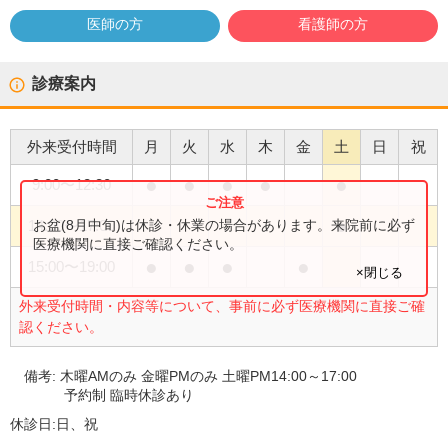
医師の方
看護師の方
診療案内
外来受付時間
月
火
水
木
金
土
日
祝
●
●
●
●
●
9:00
〜
12:30
●
お盆(8月中旬)は休診・休業の場合があります。来院前に必ず
14:00
〜
17:00
医療機関に直接ご確認ください。
●
●
●
●
15:00
〜
19:00
×閉じる
外来受付時間・内容等について、事前に必ず医療機関に直接ご確
認ください。
備考:
木曜AMのみ 金曜PMのみ 土曜PM14:00～17:00
予約制 臨時休診あり
休診日:
日、祝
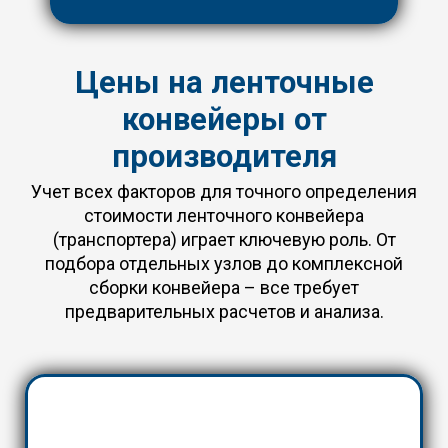
Цены на ленточные
конвейеры от
производителя
Учет всех факторов для точного определения
стоимости ленточного конвейера
(транспортера) играет ключевую роль. От
подбора отдельных узлов до комплексной
сборки конвейера – все требует
предварительных расчетов и анализа.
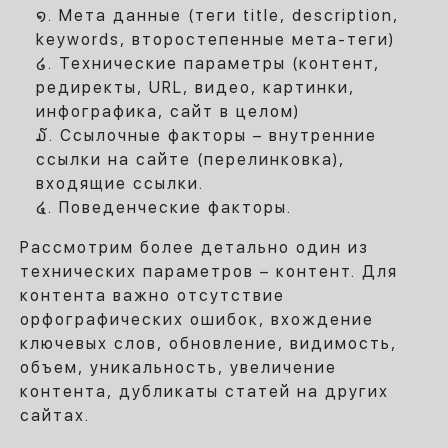
Мета данные (теги title, description,
keywords, второстепенные мета-теги)
Технические параметры (контент,
редиректы, URL, видео, картинки,
инфографика, сайт в целом)
Ссылочные факторы – внутренние
ссылки на сайте (перелинковка),
входящие ссылки.
Поведенческие факторы.
Рассмотрим более детально один из
технических параметров – контент. Для
контента важно отсутствие
орфографических ошибок, вхождение
ключевых слов, обновление, видимость,
объем, уникальность, увеличение
контента, дубликаты статей на других
сайтах.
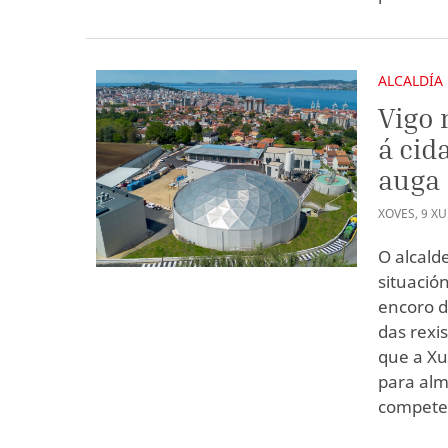
ALCALDÍA
Vigo 
á cid
auga
XOVES
,
9
XU
O alcald
situació
encoro d
das rexi
que a Xu
para alm
compete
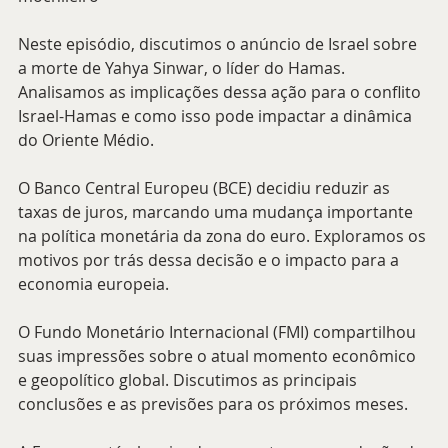
Neste episódio, discutimos o anúncio de Israel sobre 
a morte de Yahya Sinwar, o líder do Hamas. 
Analisamos as implicações dessa ação para o conflito 
Israel-Hamas e como isso pode impactar a dinâmica 
do Oriente Médio.
O Banco Central Europeu (BCE) decidiu reduzir as 
taxas de juros, marcando uma mudança importante 
na política monetária da zona do euro. Exploramos os 
motivos por trás dessa decisão e o impacto para a 
economia europeia.
O Fundo Monetário Internacional (FMI) compartilhou 
suas impressões sobre o atual momento econômico 
e geopolítico global. Discutimos as principais 
conclusões e as previsões para os próximos meses.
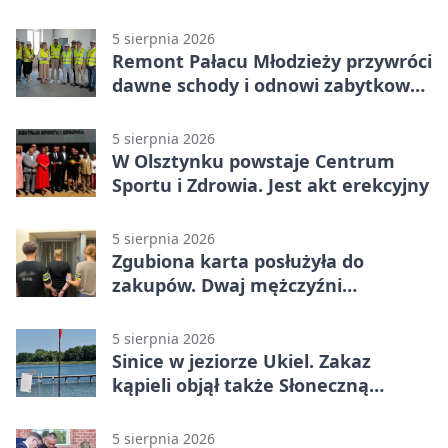
5 sierpnia 2026
Remont Pałacu Młodzieży przywróci
dawne schody i odnowi zabytkowy
budynek
5 sierpnia 2026
W Olsztynku powstaje Centrum
Sportu i Zdrowia. Jest akt erekcyjny
5 sierpnia 2026
Zgubiona karta posłużyła do
zakupów. Dwaj mężczyźni
zatrzymani w Olsztynie
5 sierpnia 2026
Sinice w jeziorze Ukiel. Zakaz
kąpieli objął także Słoneczną
Polanę
5 sierpnia 2026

+ + + +

▸ **Task prompt**: After dropping the pictures, reproduce exactly the lines from the first line of the entries through the line containing "орфографических ошибок, вхождение", both included.

▸ **Written solution**:
医師の方
看護師の方
診療案内
外来受付時間
月
火
水
木
金
土
日
祝
●
●
●
●
●
9:00
〜
12:30
●
お盆(8月中旬)は休診・休業の場合があります。来院前に必ず
14:00
〜
17:00
医療機関に直接ご確認ください。
●
●
●
●
15:00
〜
19:00
×閉じる
外来受付時間・内容等について、事前に必ず医療機関に直接ご確
認ください。
備考:
木曜AMのみ 金曜PMのみ 土曜PM14:00～17:00
予約制 臨時休診あり
休診日:
日、祝
Цены на ленточные
конвейеры от
производителя
Учет всех факторов для точного определения
стоимости ленточного конвейера
(транспортера) играет ключевую роль. От
подбора отдельных узлов до комплексной
сборки конвейера – все требует
предварительных расчетов и анализа.
Мета данные (теги title, description,
keywords, второстепенные мета-теги)
Технические параметры (контент,
редиректы, URL, видео, картинки,
инфографика, сайт в целом)
Ссылочные факторы – внутренние
ссылки на сайте (перелинковка),
входящие ссылки.
Поведенческие факторы.
Рассмотрим более детально один из
технических параметров – контент. Для
контента важно отсутствие
орфографических ошибок, вхождение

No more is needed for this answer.